- _REQUIREMENT_: Repeat all of the records exactly, leaving out the pictures.
===== DATA LISTING
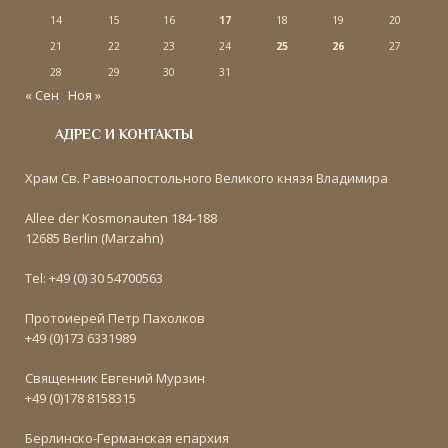
14
15
16
17
18
19
20
21
22
23
24
25
26
27
28
29
30
31
« Сен
Ноя »
АДРЕС И КОНТАКТЫ
Храм Св. Равноапостольного Великого князя Владимира
Allee der Kosmonauten 184-188
12685 Berlin (Marzahn)
Tel: +49 (0) 30 54700563
Протоиерей Петр Пахолков
+49 (0)173 6331989
Священник Евгений Мурзин
+49 (0)178 8158315
Берлинско-Германская епархия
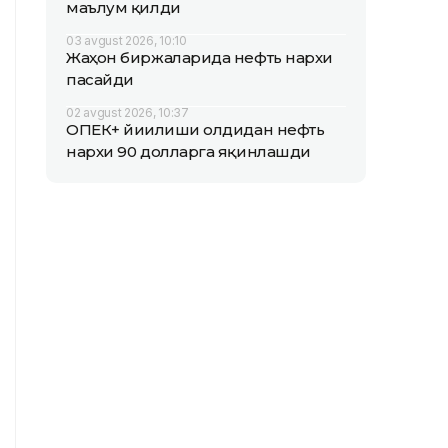
маълум қилди
03 avgust 2026, 10:10
Жаҳон биржаларида нефть нархи
пасайди
02 avgust 2026, 10:37
ОПEК+ йиғилиши олдидан нефть
нархи 90 долларга яқинлашди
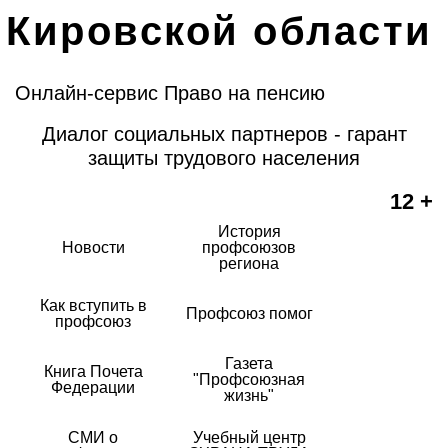
Кировской области
Онлайн-сервис Право на пенсию
Диалог социальных партнеров - гарант
защиты трудового населения
12 +
История
Новости
профсоюзов
региона
Как вступить в
Профсоюз помог
профсоюз
Газета
Книга Почета
"Профсоюзная
Федерации
жизнь"
СМИ о
Учебный центр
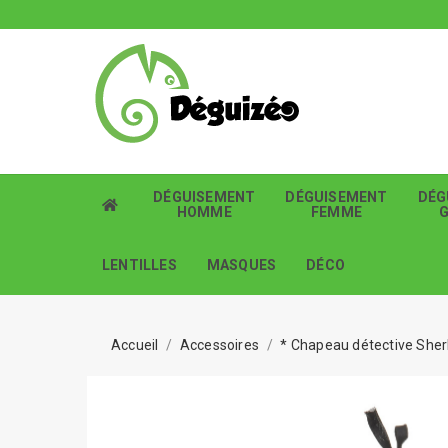
DÉGUISEMENT
DÉGUISEMENT
DÉG
HOMME
FEMME
LENTILLES
MASQUES
DÉCO
Accueil
Accessoires
* Chapeau détective Sher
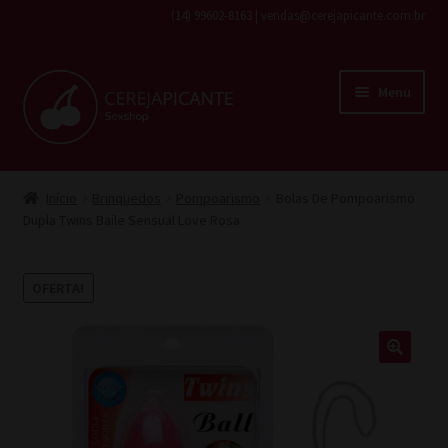
(14) 99602-8163 | vendas@cerejapicante.com.br
Pular
Pular
Menu
para
para
navegação
o
conteúdo
Início
Início
Brinquedos
Pompoarismo
Bolas De Pompoarismo
Dupla Twins Baile Sensual Love Rosa
Fantasias
Cosméticos
OFERTA!
Lingerie
Brinquedos
Todos os produtos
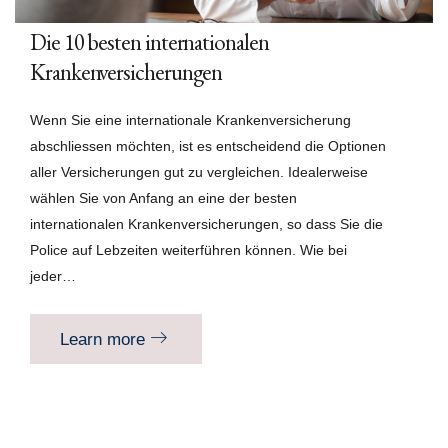
Die 10 besten internationalen
Krankenversicherungen
Wenn Sie eine internationale Krankenversicherung
abschliessen möchten, ist es entscheidend die Optionen
aller Versicherungen gut zu vergleichen. Idealerweise
wählen Sie von Anfang an eine der besten
internationalen Krankenversicherungen, so dass Sie die
Police auf Lebzeiten weiterführen können. Wie bei
jeder…
Learn more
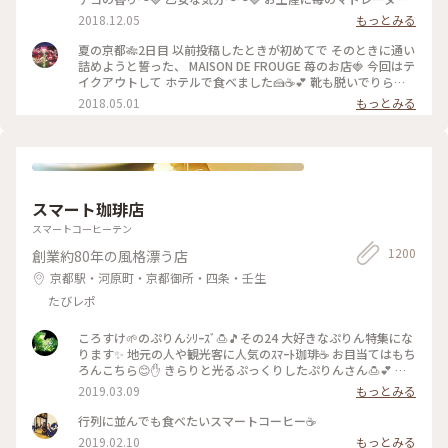
購入〜楽しみっ❤️ #京都#イチゴのお店#ショートケーキ
2018.12.05
もっとみる
夏の京都🎋2日目 以前投稿したときが初めてで そのときに通い
詰めようと誓った、 MAISON DE FROUGE 苺のお店🍓 今回はテ
イクアウトして ホテルで食べました🍰☕️💕 靴も脱いでりらっ
くす〜〜しながら食べて、 お店でとはまた違った幸せな苺時間
2018.05.01
もっとみる
でした🍓 #京都 #カフェ #ケーキ #苺
スマート珈琲店
スマートコーヒーテン
1200
創業約80年の風格漂う店
京都駅・河原町・京都御所・四条・壬生
たびレポ
ころすけ🌱のぷりんｼﾘｰｽﾞ🍮🎵その24 大好きなぷりん特集にな
ります✨ 地元の人や観光客に人気のｽﾏｰﾄ珈琲☕️ お目当てはもち
ろんこちら😊✋ きらりと光るぷっくりしたぷりんさん🍮💕 固
めで卵を感じる昔ながらのお味です😊ｶﾗﾒﾙｿｰｽはとても優しく
2019.03.09
もっとみる
苦味がなくて美味しかった～(*´∀｀*)🎶 ｶﾞﾗｽのお皿もお店の
昭和ﾚﾄﾛな雰囲気にぴったり合っていました💓たまごｻﾝﾄﾞもﾎｯﾄ
行列に並んでも食べたいスマートコーヒー☕️
ｹｰｷも美味しくて京都に来たらおすすめな喫茶店です🍴 #スマ
2019.02.10
もっとみる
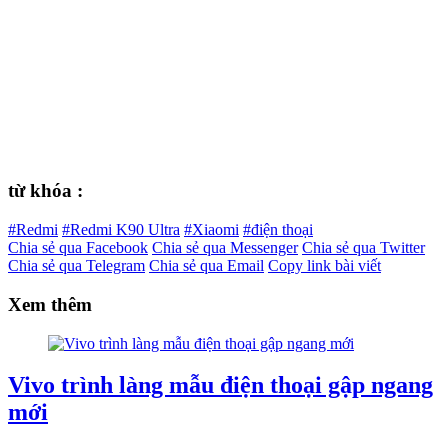
từ khóa :
#Redmi
#Redmi K90 Ultra
#Xiaomi
#điện thoại
Chia sẻ qua Facebook
Chia sẻ qua Messenger
Chia sẻ qua Twitter
Chia sẻ qua Telegram
Chia sẻ qua Email
Copy link bài viết
Xem thêm
Vivo trình làng mẫu điện thoại gập ngang
mới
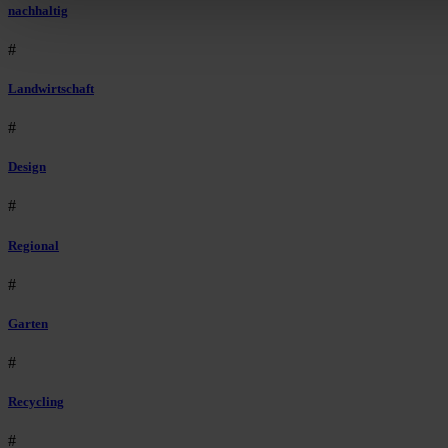
nachhaltig
#
Landwirtschaft
#
Design
#
Regional
#
Garten
#
Recycling
#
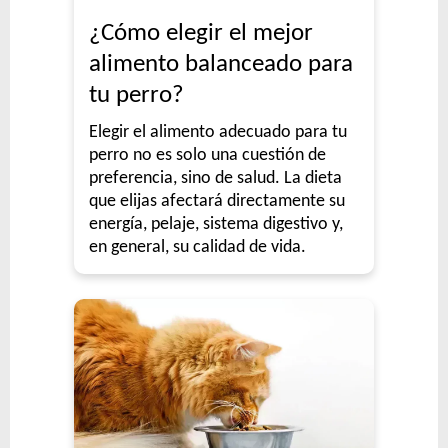
¿Cómo elegir el mejor
alimento balanceado para
tu perro?
Elegir el alimento adecuado para tu
perro no es solo una cuestión de
preferencia, sino de salud. La dieta
que elijas afectará directamente su
energía, pelaje, sistema digestivo y,
en general, su calidad de vida.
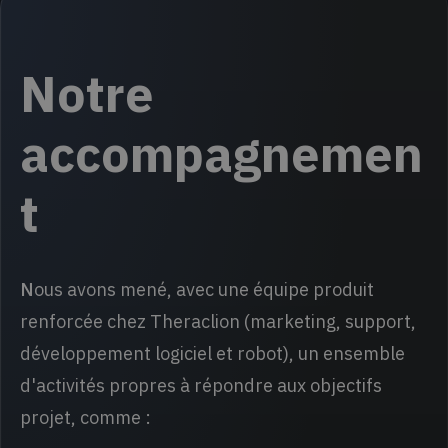
Notre
accompagnemen
t
N
ous avons mené, avec une équipe produit
renforcée chez Theraclion (marketing, support,
développement logiciel et robot), un ensemble
d'activités propres à répondre aux objectifs
projet, comme :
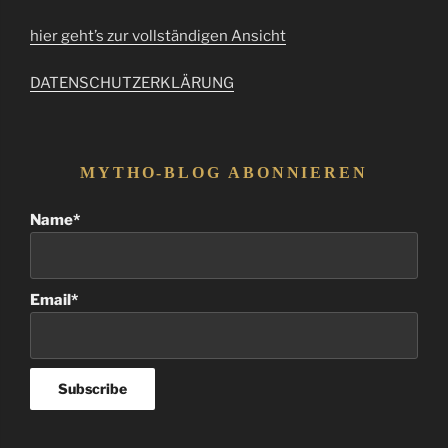
hier geht’s zur vollständigen Ansicht
DATENSCHUTZERKLÄRUNG
MYTHO-BLOG ABONNIEREN
Name*
Email*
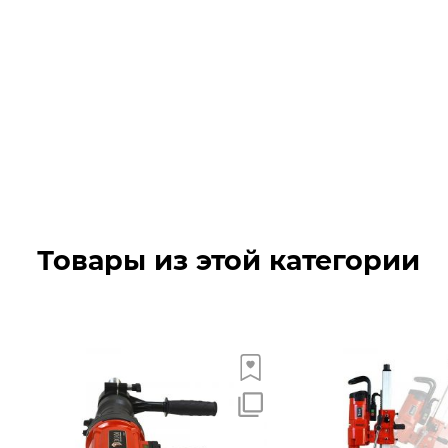
Товары из этой категории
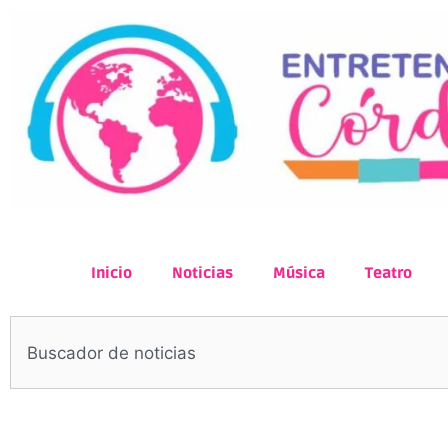
Inicio
Noticias
Música
Teatro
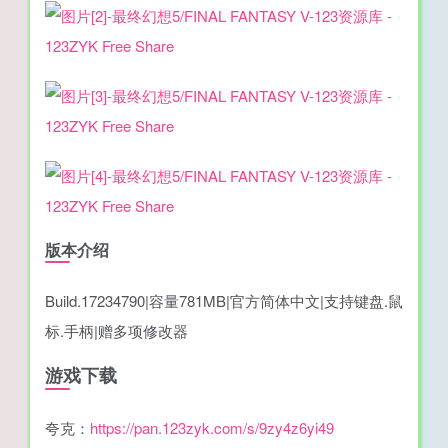
版本介绍
Build.17234790|容量781MB|官方简体中文|支持键盘.鼠
标.手柄|赠多项修改器
游戏下载
夸克：
https://pan.123zyk.com/s/9zy4z6yi49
==========
- _TASK OUTPUT_:
14
15
16
17
18
19
20
21
22
23
24
25
26
27
28
29
30
31
« Сен
Ноя »
АДРЕС И КОНТАКТЫ
Храм Св. Равноапостольного Великого князя Владимира
Allee der Kosmonauten 184-188
12685 Berlin (Marzahn)
Tel: +49 (0) 30 54700563
Протоиерей Петр Пахолков
+49 (0)173 6331989
Священник Евгений Мурзин
+49 (0)178 8158315
Берлинско-Германская епархия
маълум қилди
03 avgust 2026, 10:10
Жаҳон биржаларида нефть нархи
пасайди
02 avgust 2026, 10:37
ОПEК+ йиғилиши олдидан нефть
нархи 90 долларга яқинлашди
Кировской области
Онлайн-сервис Право на пенсию
Диалог социальных партнеров - гарант
защиты трудового населения
12 +
История
Новости
профсоюзов
региона
Как вступить в
Профсоюз помог
профсоюз
Газета
Книга Почета
"Профсоюзная
Федерации
жизнь"
СМИ о
Учебный центр
DÉGUISEMENT
DÉGUISEMENT
DÉG
HOMME
FEMME
LENTILLES
MASQUES
DÉCO
Accueil
Accessoires
* Chapeau détective Sher
(14) 99602-8163 | vendas@cerejapicante.com.br
Pular
Pular
Menu
para
para
navegação
o
conteúdo
Início
Início
Brinquedos
Pompoarismo
Bolas De Pompoarismo
Dupla Twins Baile Sensual Love Rosa
Fantasias
Cosméticos
OFERTA!
Lingerie
Brinquedos
Todos os produtos
Die 10 besten internationalen
Krankenversicherungen
Wenn Sie eine internationale Krankenversicherung
abschliessen möchten, ist es entscheidend die Optionen
aller Versicherungen gut zu vergleichen. Idealerweise
wählen Sie von Anfang an eine der besten
internationalen Krankenversicherungen, so dass Sie die
Police auf Lebzeiten weiterführen können. Wie bei
jeder…
Learn more
購入〜楽しみっ❤️ #京都#イチゴのお店#ショートケーキ
2018.12.05
もっとみる
夏の京都🎋2日目 以前投稿したときが初めてで そのときに通い
詰めようと誓った、 MAISON DE FROUGE 苺のお店🍓 今回はテ
イクアウトして ホテルで食べました🍰☕️💕 靴も脱いでりらっ
くす〜〜しながら食べて、 お店でとはまた違った幸せな苺時間
2018.05.01
もっとみる
でした🍓 #京都 #カフェ #ケーキ #苺
スマート珈琲店
スマートコーヒーテン
1200
創業約80年の風格漂う店
京都駅・河原町・京都御所・四条・壬生
たびレポ
ころすけ🌱のぷりんｼﾘｰｽﾞ🍮🎵その24 大好きなぷりん特集にな
ります✨ 地元の人や観光客に人気のｽﾏｰﾄ珈琲☕️ お目当てはもち
ろんこちら😊✋ きらりと光るぷっくりしたぷりんさん🍮💕 固
めで卵を感じる昔ながらのお味です😊ｶﾗﾒﾙｿｰｽはとても優しく
2019.03.09
もっとみる
苦味がなくて美味しかった～(*´∀｀*)🎶 ｶﾞﾗｽのお皿もお店の
昭和ﾚﾄﾛな雰囲気にぴったり合っていました💓たまごｻﾝﾄﾞもﾎｯﾄ
行列に並んでも食べたいスマートコーヒー☕️
ｹｰｷも美味しくて京都に来たらおすすめな喫茶店です🍴 #スマ
2019.02.10
もっとみる
từ khóa :
#Redmi
#Redmi K90 Ultra
#Xiaomi
#điện thoại
Chia sẻ qua Facebook
Chia sẻ qua Messenger
Chia sẻ qua Twitter
Chia sẻ qua Telegram
Chia sẻ qua Email
Copy link bài viết
Xem thêm
Vivo trình làng mẫu điện thoại gập ngang
mới
nachhaltig
#
Landwirtschaft
#
Design
#
Regional
#
Garten
#
Recycling
#
¿Cómo elegir el mejor
alimento balanceado para
tu perro?
Elegir el alimento adecuado para tu
perro no es solo una cuestión de
preferencia, sino de salud. La dieta
que elijas afectará directamente su
energía, pelaje, sistema digestivo y,
en general, su calidad de vida.
Notre
accompagnemen
t
N
ous avons mené, avec une équipe produit
renforcée chez Theraclion (marketing, support,
développement logiciel et robot), un ensemble
d'activités propres à répondre aux objectifs
projet, comme :
hier geht’s zur vollständigen Ansicht
DATENSCHUTZERKLÄRUNG
MYTHO-BLOG ABONNIEREN
Name*
Email*
Товары из этой категории
Inicio
Noticias
Música
Teatro
版本介绍
Build.17234790|容量781MB|官方简体中文|支持键盘.鼠
标.手柄|赠多项修改器
游戏下载
夸克：
https://pan.123zyk.com/s/9zy4z6yi49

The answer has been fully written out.